DECISÃO CRÍTICA
Aliados temem revogação de domiciliar após PM apreender arma de Bolsonaro
Apreensão de arma registrada em nome do ex-presidente aumenta apreensão entre aliados sobre possível revogação de prisão domiciliar, com prazo para reavaliação em 25 de junho.
Aliados de Jair Bolsonaro (PL) manifestam receio quanto à revogação da prisão domiciliar do ex-presidente após a Polícia Militar do Distrito Federal apreender uma arma de fogo registrada em seu nome durante uma blitz. A apreensão eleva a preocupação sobre o futuro da medida, concedida em março devido a problemas de saúde, com o prazo de 90 dias para reavaliação pelo Supremo Tribunal Federal (STF) se encerrando em 25 de junho.
Parlamentares da oposição ouvidos pela CNN avaliam que as recentes decisões do STF têm sido desfavoráveis a Bolsonaro, intensificando a apreensão no grupo. Reservadamente, integrantes do entorno do ex-presidente admitem que "tudo pode acontecer" diante deste novo episódio, citando decisões anteriores da Corte em investigações e julgamentos que envolvem o ex-mandatário. Críticas à atuação do Supremo e do ministro Alexandre de Moraes, que aliados descrevem como "agente político" em um "Estado de exceção", têm sido reforçadas.
Deputados da oposição reforçaram essa percepção em coletiva no Congresso. O líder da oposição na Câmara, Cabo Gilberto (PL-PB), acusou Alexandre de Moraes de "perseguir" a família Bolsonaro e de atuar em diversas frentes no Supremo. Ele também citou a condenação do ex-deputado Eduardo Bolsonaro (PL-SP) por coação no curso do processo que apurou uma tentativa de golpe de Estado no Brasil. "Infelizmente o STF insiste em persegui-lo. Muitos inocentes foram presos, e o juiz Moraes fez todos os papéis: vítima, acusador, processador", declarou o congressista.

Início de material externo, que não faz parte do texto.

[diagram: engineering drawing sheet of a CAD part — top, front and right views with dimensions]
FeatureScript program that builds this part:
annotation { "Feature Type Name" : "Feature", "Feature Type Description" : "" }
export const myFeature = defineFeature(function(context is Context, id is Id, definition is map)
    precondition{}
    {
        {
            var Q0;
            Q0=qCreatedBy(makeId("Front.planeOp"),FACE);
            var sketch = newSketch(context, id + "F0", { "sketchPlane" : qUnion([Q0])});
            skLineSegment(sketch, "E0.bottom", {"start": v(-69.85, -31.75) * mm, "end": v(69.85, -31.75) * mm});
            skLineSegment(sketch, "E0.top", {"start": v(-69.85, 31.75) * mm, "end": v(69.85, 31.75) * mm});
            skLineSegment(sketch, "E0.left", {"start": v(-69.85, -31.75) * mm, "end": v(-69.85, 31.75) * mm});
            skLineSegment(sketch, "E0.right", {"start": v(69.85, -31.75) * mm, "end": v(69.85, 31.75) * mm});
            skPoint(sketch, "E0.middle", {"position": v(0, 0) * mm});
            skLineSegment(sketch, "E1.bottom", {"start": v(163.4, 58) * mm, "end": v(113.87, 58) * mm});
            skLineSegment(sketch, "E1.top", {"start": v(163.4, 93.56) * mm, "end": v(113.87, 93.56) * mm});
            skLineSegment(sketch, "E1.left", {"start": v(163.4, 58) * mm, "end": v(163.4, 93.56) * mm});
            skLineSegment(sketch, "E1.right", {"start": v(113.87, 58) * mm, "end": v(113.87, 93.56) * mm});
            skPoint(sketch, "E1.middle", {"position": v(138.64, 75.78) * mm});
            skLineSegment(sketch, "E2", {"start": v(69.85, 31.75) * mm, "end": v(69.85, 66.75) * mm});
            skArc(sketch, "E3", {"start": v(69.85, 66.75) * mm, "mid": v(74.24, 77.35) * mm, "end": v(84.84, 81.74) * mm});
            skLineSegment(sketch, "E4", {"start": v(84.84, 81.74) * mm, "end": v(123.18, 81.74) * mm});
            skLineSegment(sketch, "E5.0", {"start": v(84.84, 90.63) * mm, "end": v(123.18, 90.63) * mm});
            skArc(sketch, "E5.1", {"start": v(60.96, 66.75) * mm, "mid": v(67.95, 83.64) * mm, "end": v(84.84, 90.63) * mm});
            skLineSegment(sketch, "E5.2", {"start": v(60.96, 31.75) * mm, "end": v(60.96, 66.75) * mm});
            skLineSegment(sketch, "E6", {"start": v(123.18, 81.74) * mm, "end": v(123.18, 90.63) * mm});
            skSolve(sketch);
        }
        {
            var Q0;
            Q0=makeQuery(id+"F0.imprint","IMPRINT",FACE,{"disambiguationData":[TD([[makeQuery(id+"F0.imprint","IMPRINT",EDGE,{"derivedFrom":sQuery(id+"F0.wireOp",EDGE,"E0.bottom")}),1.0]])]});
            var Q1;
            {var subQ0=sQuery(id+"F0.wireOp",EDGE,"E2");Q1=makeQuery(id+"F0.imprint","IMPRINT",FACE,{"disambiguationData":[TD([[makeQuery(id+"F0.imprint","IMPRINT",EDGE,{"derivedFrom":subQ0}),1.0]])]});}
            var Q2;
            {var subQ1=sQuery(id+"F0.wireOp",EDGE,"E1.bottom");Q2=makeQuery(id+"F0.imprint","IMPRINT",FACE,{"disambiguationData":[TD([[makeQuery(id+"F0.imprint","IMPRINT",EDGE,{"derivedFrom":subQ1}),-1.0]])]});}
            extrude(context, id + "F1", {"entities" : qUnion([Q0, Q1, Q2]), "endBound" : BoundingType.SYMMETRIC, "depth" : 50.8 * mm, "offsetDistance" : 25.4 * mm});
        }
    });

Apesar da apreensão da arma, os aliados insistem que "não há motivo" para a Corte mudar a decisão sobre a prisão domiciliar. A defesa de Jair Bolsonaro enviou esclarecimentos ao ministro Alexandre de Moraes, admitindo a propriedade da arma apreendida. Segundo os advogados, Bolsonaro teria solicitado a um segurança que levasse o equipamento para "manutenção" após identificar uma "falha". A defesa acrescentou que a equipe de segurança, sem conhecimento prévio do ex-presidente, retirou o percussor da arma, peça essencial para o disparo. A medida foi tomada devido ao uso de medicamentos psiquiátricos pelo ex-mandatário, que poderiam afetar sua cognição e causar um acidente.